Problem to work on ▸
Count how many lines in the items below contain the string "White", with case mattering, and reply with only that number.

Available data ▸
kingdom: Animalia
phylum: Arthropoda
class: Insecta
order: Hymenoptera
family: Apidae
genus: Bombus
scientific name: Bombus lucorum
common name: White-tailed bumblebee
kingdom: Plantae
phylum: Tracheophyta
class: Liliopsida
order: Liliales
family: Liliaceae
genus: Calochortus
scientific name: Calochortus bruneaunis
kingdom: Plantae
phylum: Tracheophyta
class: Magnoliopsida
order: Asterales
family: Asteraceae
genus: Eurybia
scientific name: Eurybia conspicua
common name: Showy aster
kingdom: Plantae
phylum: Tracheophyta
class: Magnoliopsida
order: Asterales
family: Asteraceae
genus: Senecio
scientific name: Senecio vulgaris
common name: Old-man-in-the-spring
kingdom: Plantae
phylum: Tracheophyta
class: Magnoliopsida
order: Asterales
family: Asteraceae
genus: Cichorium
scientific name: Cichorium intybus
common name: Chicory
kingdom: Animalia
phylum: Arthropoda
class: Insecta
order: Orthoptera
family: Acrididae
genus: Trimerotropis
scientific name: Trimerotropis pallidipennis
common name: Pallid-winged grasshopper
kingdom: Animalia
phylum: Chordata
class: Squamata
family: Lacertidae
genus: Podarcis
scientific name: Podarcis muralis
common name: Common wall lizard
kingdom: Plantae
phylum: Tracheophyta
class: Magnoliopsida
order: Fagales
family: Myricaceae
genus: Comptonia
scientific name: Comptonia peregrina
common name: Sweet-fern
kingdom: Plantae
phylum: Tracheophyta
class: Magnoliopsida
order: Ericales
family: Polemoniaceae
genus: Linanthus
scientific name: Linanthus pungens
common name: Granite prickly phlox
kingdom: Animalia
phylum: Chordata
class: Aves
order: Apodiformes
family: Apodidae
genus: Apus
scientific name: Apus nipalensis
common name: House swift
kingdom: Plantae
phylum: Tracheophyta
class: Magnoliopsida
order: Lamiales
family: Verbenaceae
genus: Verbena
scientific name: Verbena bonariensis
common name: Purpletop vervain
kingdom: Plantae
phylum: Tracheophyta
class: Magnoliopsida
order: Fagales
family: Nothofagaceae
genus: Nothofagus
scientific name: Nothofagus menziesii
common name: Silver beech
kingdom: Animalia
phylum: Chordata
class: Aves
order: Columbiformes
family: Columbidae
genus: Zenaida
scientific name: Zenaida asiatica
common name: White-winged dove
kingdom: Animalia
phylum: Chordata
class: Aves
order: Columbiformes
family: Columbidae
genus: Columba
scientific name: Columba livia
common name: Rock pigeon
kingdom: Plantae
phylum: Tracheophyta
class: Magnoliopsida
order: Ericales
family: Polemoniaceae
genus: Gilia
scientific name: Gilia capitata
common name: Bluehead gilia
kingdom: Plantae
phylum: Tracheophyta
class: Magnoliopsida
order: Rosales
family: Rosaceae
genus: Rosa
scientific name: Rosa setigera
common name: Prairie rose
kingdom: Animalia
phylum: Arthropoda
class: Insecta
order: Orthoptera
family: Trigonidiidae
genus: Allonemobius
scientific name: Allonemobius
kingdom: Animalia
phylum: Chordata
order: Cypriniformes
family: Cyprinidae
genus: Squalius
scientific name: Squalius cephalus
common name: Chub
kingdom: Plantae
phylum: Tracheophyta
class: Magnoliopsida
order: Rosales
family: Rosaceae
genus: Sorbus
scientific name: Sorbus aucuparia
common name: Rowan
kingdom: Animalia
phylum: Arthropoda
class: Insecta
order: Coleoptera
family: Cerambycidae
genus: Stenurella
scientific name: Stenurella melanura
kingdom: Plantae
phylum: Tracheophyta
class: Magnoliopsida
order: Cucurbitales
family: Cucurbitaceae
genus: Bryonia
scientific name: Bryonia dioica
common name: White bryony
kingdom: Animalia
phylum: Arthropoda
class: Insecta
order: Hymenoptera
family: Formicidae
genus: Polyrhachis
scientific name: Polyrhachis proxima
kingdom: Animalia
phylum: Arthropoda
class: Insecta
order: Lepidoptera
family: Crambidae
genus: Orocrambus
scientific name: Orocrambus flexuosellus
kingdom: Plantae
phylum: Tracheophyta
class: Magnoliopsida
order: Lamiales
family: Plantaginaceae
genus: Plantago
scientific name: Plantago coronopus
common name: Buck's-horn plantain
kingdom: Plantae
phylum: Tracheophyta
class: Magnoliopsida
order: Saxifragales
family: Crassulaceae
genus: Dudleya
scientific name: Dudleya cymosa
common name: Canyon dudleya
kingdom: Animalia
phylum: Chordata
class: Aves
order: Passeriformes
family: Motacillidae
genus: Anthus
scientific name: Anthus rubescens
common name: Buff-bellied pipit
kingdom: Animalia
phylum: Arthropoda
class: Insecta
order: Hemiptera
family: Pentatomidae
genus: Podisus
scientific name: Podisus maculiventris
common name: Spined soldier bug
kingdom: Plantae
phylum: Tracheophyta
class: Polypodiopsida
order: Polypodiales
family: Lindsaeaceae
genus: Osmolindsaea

Reply to the exercise ▸
3